This morning the Federal Circuit released two precedential opinions. The first comes in a patent case appealed from the Patent Trial and Appeal Board. Notably, Judge Newman dissented, disagreeing with the majority’s decision to dismiss the case for lack of jurisdiction. The second comes in a case appealed from the Court of Federal Claims. In this case, the Federal Circuit reverses the Court of Federal Claims’ dismissal and remands the case. The Federal Circuit also released a nonprecedential opinion in a veterans case appealed from the Court of Appeals for Veterans Claims. Finally, the court issued two nonprecedential orders and two Rule 36 judgments. Here are the introductions to the opinions, text from the orders, and links to the Rule 36 judgments.
Atlanta Gas Light Co. v. Bennett Regulator Guards, Inc. (Precedential)
On remand from this court, the Board terminated the proceeding due in part to its reconsideration of its decision on the time bar. Atlanta Gas appeals. We conclude that we lack jurisdiction to review the Board’s decision to vacate its institution decision, a decision it made based in part on its evaluation of the time bar and changed Patent and Trademark Office policy. Accordingly, we dismiss Atlanta Gas’s appeal for lack of jurisdiction.
NEWMAN, Circuit Judge, dissenting.
The PTAB’s sanctions order is not excluded from the appellate jurisdiction of the Federal Circuit, as the panel majority holds. Our appellate jurisdiction of PTAB decisions is set by statute; no exception excludes the appeal of a sanctions order. I respectfully dissent from the majority’s ruling that we do not have jurisdiction of this appeal.
SEKRI, Inc. v. United States (Precedential)

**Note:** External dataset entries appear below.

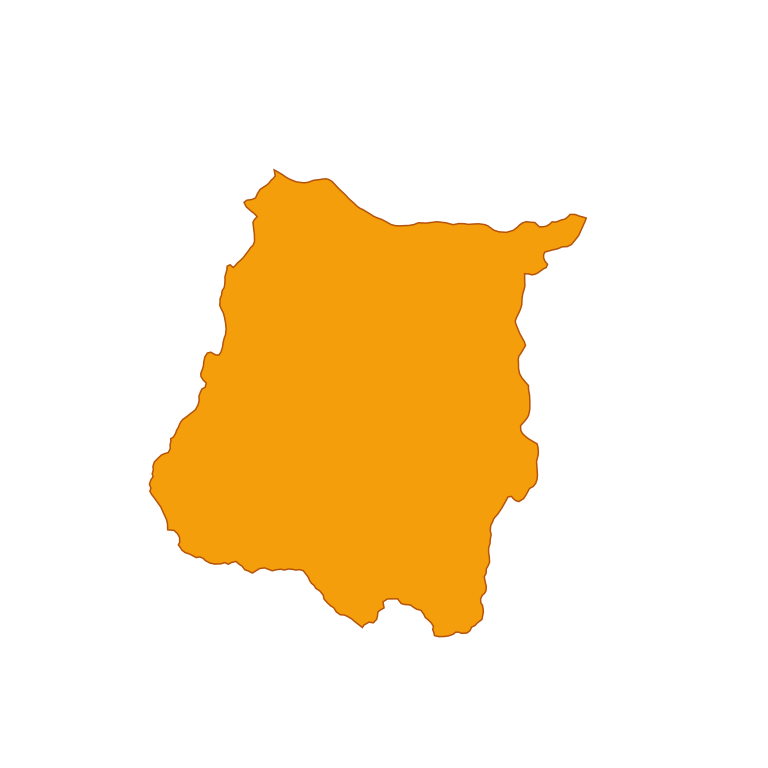 Barretos, São Paulo, Brazil, rotated 308°
{"feature_id": "56859067B29660912500509", "entity_name": "Barretos", "entity_type": "district", "adm_level": 2, "iso_a3": "BRA", "parent_name": "Brazil", "parent_adm1": "São Paulo", "projection": "mercator", "projection_center": [-48.643, -20.518], "detail": "fine", "context": "isolated", "style": "filled", "palette": "amber", "viewbox_px": 768, "rotation_deg": 308, "n_neighbors": 0, "source": "geoboundaries", "source_scale": "gbopen_adm2", "svg_char_len": 4827}
<svg xmlns="http://www.w3.org/2000/svg" viewBox="0 0 768 768"><g transform="rotate(308 384 384)"><path d="M135.9,303.3L139.4,308.7L138.9,313.5L137.2,317.4L133.6,320.4L130.6,321.0L129.8,324.1L128.7,326.9L128.7,331.1L130.4,335.9L131.6,342.9L134.2,345.1L135.3,348.8L134.9,351.9L135.7,357.0L137.8,361.4L141.9,366.2L145.2,368.5L146.2,372.4L149.1,373.5L153.0,376.5L152.8,381.4L153.1,384.2L151.9,388.7L153.1,392.1L154.0,396.7L157.6,398.0L162.0,399.6L165.7,403.3L167.0,407.7L168.0,410.9L171.2,413.4L174.4,416.5L176.1,420.0L179.5,422.7L181.8,426.3L182.9,428.8L185.7,431.7L187.2,435.3L186.3,438.7L185.2,443.1L183.2,446.7L182.3,449.6L182.2,453.0L181.0,456.0L181.4,460.9L180.3,465.9L177.6,469.2L176.7,474.1L176.3,478.6L176.8,481.9L175.1,486.7L175.2,491.5L177.6,495.1L178.5,499.1L179.0,503.3L178.8,508.0L178.8,512.5L178.8,516.9L181.7,516.6L187.1,518.8L189.2,522.6L193.9,523.1L196.8,521.9L200.5,519.6L203.5,520.2L207.6,521.9L211.7,517.3L216.8,519.1L219.5,522.5L223.1,527.0L221.6,532.7L223.0,536.1L224.6,538.4L226.2,541.1L226.2,544.6L226.6,548.3L228.4,552.4L227.1,557.0L225.4,560.3L225.4,563.9L224.9,568.2L223.4,572.2L220.4,573.6L218.8,576.4L216.8,578.7L218.9,583.1L222.2,587.0L225.2,589.9L229.4,592.6L232.6,593.3L234.5,595.7L235.2,598.5L238.9,602.7L242.8,603.6L246.4,602.7L249.6,604.4L253.6,604.7L258.7,606.1L262.2,604.4L265.5,602.7L268.2,600.2L270.3,597.7L271.2,595.0L274.2,592.4L277.9,591.6L281.4,592.1L284.1,591.5L287.4,589.3L290.5,585.4L293.8,581.7L297.9,580.9L301.4,578.4L305.0,577.9L308.6,576.9L312.4,573.6L315.9,569.9L319.6,567.2L323.5,565.8L327.1,563.3L331.1,561.3L334.1,557.8L338.5,555.1L341.5,554.6L345.6,553.4L351.5,553.7L355.0,553.5L359.7,553.1L367.0,552.0L371.4,551.2L373.9,553.7L373.3,556.5L373.2,559.6L374.4,562.7L379.6,564.6L384.0,564.2L391.3,563.0L395.2,564.7L399.2,564.7L403.3,563.2L406.7,561.0L417.0,551.8L422.7,549.3L425.0,547.8L428.7,544.6L431.1,541.4L430.4,536.9L429.8,531.3L429.8,527.3L430.2,523.7L431.5,520.5L435.2,517.3L441.5,517.7L445.2,517.7L448.3,517.2L451.6,515.7L454.2,514.2L459.0,510.5L464.6,505.8L466.6,503.5L469.2,500.8L471.7,498.8L472.4,495.1L473.7,488.9L475.6,484.5L479.1,480.4L482.9,477.4L486.1,474.6L488.8,473.2L493.4,472.9L501.5,471.8L503.6,468.7L507.3,460.0L512.3,451.3L514.2,448.8L517.6,447.6L525.0,446.0L528.0,445.1L531.2,443.8L536.4,440.1L540.5,437.8L544.7,436.2L547.8,434.8L552.6,430.8L557.5,426.9L559.9,430.5L561.1,433.4L563.6,435.5L566.2,436.8L570.0,437.9L573.1,438.8L575.5,440.1L579.0,439.2L579.9,435.1L581.8,432.0L584.1,430.2L587.0,429.5L593.3,434.2L597.8,437.8L601.7,439.9L605.1,443.8L609.2,445.8L615.1,446.0L618.6,446.0L621.3,445.9L636.3,442.2L639.3,441.2L638.1,438.1L636.4,434.1L635.4,430.5L632.3,426.3L627.7,425.8L625.1,424.9L622.4,422.7L617.6,419.9L615.2,416.6L612.2,416.2L608.4,414.8L605.9,412.6L603.5,409.7L604.1,403.4L602.1,400.5L599.5,396.2L596.3,394.0L593.0,393.0L589.8,392.6L584.7,391.3L579.0,387.2L576.9,384.2L574.7,380.9L572.8,375.7L572.6,368.8L571.7,365.4L568.7,360.2L566.2,357.2L563.9,354.6L561.9,352.5L559.5,348.2L556.5,344.2L552.1,340.4L550.5,336.7L549.2,333.6L544.3,325.6L542.1,323.5L536.7,318.1L535.1,315.8L532.0,311.7L528.0,309.4L523.8,305.6L522.0,303.3L518.4,299.2L515.7,295.4L514.0,291.4L513.4,287.3L512.3,281.0L510.7,276.2L509.8,272.7L509.3,267.3L508.5,260.5L507.6,256.5L507.5,253.3L508.0,248.7L508.2,245.1L508.5,241.1L509.2,237.5L509.6,233.7L509.9,229.6L510.4,226.1L511.6,218.6L511.2,214.7L510.1,212.1L507.8,209.6L504.8,206.8L501.2,203.1L496.6,200.3L493.6,197.5L491.8,194.7L489.3,190.5L487.4,184.1L486.6,179.2L486.5,175.6L485.8,169.9L485.1,165.6L481.0,170.2L478.1,170.2L475.0,169.6L471.7,169.7L468.5,169.1L461.3,166.6L456.4,167.0L451.5,168.2L448.3,166.5L444.3,162.7L441.0,161.9L438.8,166.4L438.4,172.5L438.4,177.4L437.8,181.0L433.6,180.7L430.7,181.2L424.7,187.1L422.5,189.4L419.6,191.8L416.3,194.4L412.6,195.4L409.3,194.9L405.6,195.2L400.7,195.2L396.8,195.3L392.6,194.7L389.1,194.0L385.9,193.9L383.0,193.5L383.2,189.3L380.3,187.9L377.1,189.9L373.7,191.4L370.8,192.5L368.7,194.2L365.4,196.6L361.8,198.6L357.5,199.2L353.9,201.3L350.1,202.4L347.6,204.4L345.0,206.0L342.9,209.6L341.0,213.8L337.9,217.8L334.4,221.7L330.2,225.7L325.2,228.8L322.1,229.7L318.0,231.5L313.3,234.2L309.0,235.8L305.3,236.1L303.3,233.6L302.4,227.9L299.6,225.7L294.9,226.2L290.3,228.5L287.2,230.5L283.9,231.8L279.6,233.1L277.2,235.2L275.8,239.1L275.3,243.4L271.4,245.1L267.9,243.6L264.8,244.3L260.6,245.6L256.9,248.7L252.8,250.4L247.7,251.2L244.9,250.7L242.2,249.9L237.0,248.7L232.3,247.3L229.1,247.2L225.9,247.8L223.2,248.7L220.1,249.0L216.0,250.4L212.5,250.7L209.6,249.6L207.4,251.5L204.4,252.8L201.5,255.4L197.1,256.2L193.8,253.8L190.9,252.3L186.2,251.6L181.3,251.0L176.9,252.6L174.1,255.2L170.7,256.5L168.6,259.2L165.4,259.2L160.5,260.9L158.5,264.4L155.4,265.5L153.8,269.2L153.0,272.6L149.7,283.7L143.2,296.2L140.3,299.7L135.9,303.3Z" fill="#f59e0b" stroke="#b45309" stroke-width="1.5"/></g></svg>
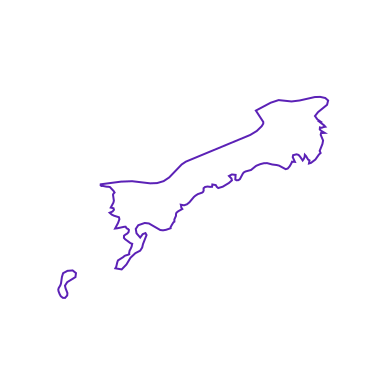 SVG path tracing the border of Eastern Samar, rotated 71°
{"feature_id": "PHL-2582", "entity_name": "Eastern Samar", "entity_type": "Province", "adm_level": 1, "iso_a3": "PHL", "parent_name": "Philippines", "parent_adm1": "", "projection": "natural_earth1", "projection_center": [125.501, 11.538], "detail": "fine", "context": "isolated", "style": "outline", "palette": "violet", "viewbox_px": 384, "rotation_deg": 71, "n_neighbors": 0, "source": "natural_earth", "source_scale": "10m", "svg_char_len": 2727}
<svg xmlns="http://www.w3.org/2000/svg" viewBox="0 0 384 384"><g transform="rotate(71 192 192)"><path d="M167.2,47.6L167.0,48.7L172.0,45.4L173.7,44.7L173.4,46.5L173.5,47.7L173.4,48.8L172.6,50.0L174.4,50.8L176.0,50.1L179.3,47.3L178.3,50.8L179.8,51.7L186.0,51.3L189.0,53.0L194.7,57.9L197.0,57.7L197.9,59.8L201.5,64.8L203.2,70.0L203.1,72.1L200.4,70.6L199.1,71.7L195.2,72.5L193.6,73.2L195.1,73.9L196.2,74.7L197.2,75.7L198.2,77.1L193.7,78.3L191.6,79.2L190.4,80.9L190.1,84.4L191.8,85.4L197.0,84.9L196.7,85.5L196.3,86.9L195.9,87.5L197.4,88.9L199.5,91.3L201.0,93.9L200.9,96.0L195.4,101.1L194.1,103.1L192.1,107.2L189.2,111.5L188.2,114.6L187.9,118.3L188.1,122.5L188.4,123.6L190.4,129.0L190.0,134.8L190.4,136.8L191.3,138.1L195.4,142.5L195.9,144.3L195.4,146.1L194.3,147.0L190.0,145.2L188.4,148.6L188.9,151.8L192.1,150.3L194.0,150.5L195.5,154.2L197.0,161.2L196.8,165.9L195.2,166.9L193.2,167.3L191.5,170.3L193.6,171.3L193.1,173.1L191.9,175.5L191.5,178.0L192.2,179.8L193.2,180.2L194.2,180.4L195.4,181.3L195.9,182.6L195.9,187.2L196.6,190.0L197.3,191.8L200.9,197.8L202.0,200.8L202.0,203.8L200.4,206.7L201.7,206.8L202.6,207.1L203.5,207.1L204.9,206.7L205.7,211.2L206.5,213.4L207.6,214.3L209.3,214.9L212.2,217.6L214.3,218.3L214.6,219.4L216.4,221.6L218.3,223.7L219.3,224.0L219.3,228.9L218.8,231.9L217.6,234.4L207.7,243.0L205.9,246.8L205.9,253.6L208.6,257.2L213.0,257.9L218.2,255.8L215.8,252.3L215.7,249.4L217.9,249.0L225.3,255.3L228.3,257.2L230.6,260.1L231.4,265.5L234.1,271.5L239.2,277.6L242.3,283.7L239.2,289.3L237.9,287.9L234.1,285.5L232.6,284.3L231.1,278.0L230.8,277.4L230.6,276.9L230.4,275.8L230.5,272.5L230.4,271.6L229.4,271.4L227.0,270.0L226.3,269.1L224.0,266.9L221.5,265.4L220.4,266.8L214.9,270.6L213.2,271.3L211.2,270.5L210.6,268.7L210.2,266.7L209.2,265.0L207.3,264.0L206.2,264.5L205.1,265.6L203.2,266.1L202.8,267.5L202.0,274.3L201.5,276.6L197.1,271.9L194.1,269.5L192.1,269.3L189.0,273.5L187.3,275.2L184.8,276.6L184.6,273.5L183.4,271.6L181.8,271.5L180.3,273.9L176.5,269.8L174.8,268.7L168.9,267.6L168.0,266.8L167.3,265.4L165.5,265.8L160.6,268.0L159.8,269.4L159.1,271.2L157.2,274.4L156.8,275.7L155.9,276.2L155.0,275.8L159.1,255.7L162.3,245.1L170.2,228.7L172.2,222.1L172.5,215.3L170.8,208.8L162.6,192.8L161.3,187.9L157.0,118.3L155.4,110.9L152.5,104.7L150.6,102.4L149.0,101.8L135.8,105.1L133.2,88.5L133.3,80.2L138.8,68.4L140.5,60.5L142.2,45.0L143.8,39.8L146.5,35.4L149.8,33.5L153.5,35.9L157.5,46.8L160.2,51.0L164.2,49.8L167.2,47.6ZM249.2,343.7L250.8,346.5L250.0,348.6L247.8,350.0L245.3,350.4L242.3,350.5L240.7,350.2L239.4,349.3L237.5,347.0L235.9,345.7L229.9,342.6L226.8,340.3L226.0,335.4L227.3,330.4L230.9,328.1L234.5,329.9L236.6,339.3L239.2,342.6L241.8,342.9L247.0,342.7L249.2,343.7Z" fill="none" stroke="#5b21b6" stroke-width="2"/></g></svg>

SEKRI, Inc. appeals a decision of the U.S. Court of Federal Claims dismissing its bid protest action. The Court of Federal Claims determined that SEKRI lacks standing because it does not qualify as an actual or prospective bidder and that SEKRI failed to state a claim because it waived its right to bring a bid protest action under Blue & Gold. We hold that, in view of the Javits-Wagner-O’Day Act and its implementing regulations, SEKRI qualifies as a prospective bidder for standing purposes and that SEKRI has not waived its right to bring its bid protest action under the Blue & Gold waiver standard. Accordingly, we reverse the Court of Federal Claims’ dismissal and remand for further proceedings consistent with this opinion.
Brady v. McDonough (Nonprecedential)
Appellant Terry T. Brady served with the United States Marine Corps from 1953 to 1956. The Board of Veterans’ Appeals (“BVA” or “Board”) denied his claim of service connection for certain neuropathies that became manifest in 2006. The issue relates to Mr. Brady’s possible exposure to radiation and whether there is a presumption of service-connection on the facts hereof. The BVA found that service connection was not established, and the Court of Appeals for Veterans Claims (“CAVC”) affirmed.1
The record on appeal contains differing medical opinions concerning whether Mr. Brady’s neuropathies relate to his military service. These medical opinions, and their balance and weight, are factual in nature, and entail no questions of law or relevant presumptions of service-connection. This court lacks authority to review such factual determinations unless constitutional questions are involved. We conclude that the appeal must be dismissed, for the issue is entirely factual, and not within our appellate jurisdiction.
Honse v. Merit Systems Protection Board (Nonprecedential Order)
Michelle C. Honse has not responded to this court’s April 26, 2022 order by filing a revised Federal Circuit Form 10 abandoning her discrimination claims.
Accordingly,
IT IS ORDERED THAT:
Pursuant to this court’s April 26, 2022 order, this case and all transmittals are transferred under 28 U.S.C. § 1631 to the United States District Court for the Central District of California, Southern Division.
Electronic Scripting Products, Inc. v. HTC America, Inc. (Nonprecedential Order)
The parties having so agreed, it is ordered that:
(1) The proceeding is DISMISSED under Fed. R. App. P. 42 (b).
(2) Each side shall bear their own costs.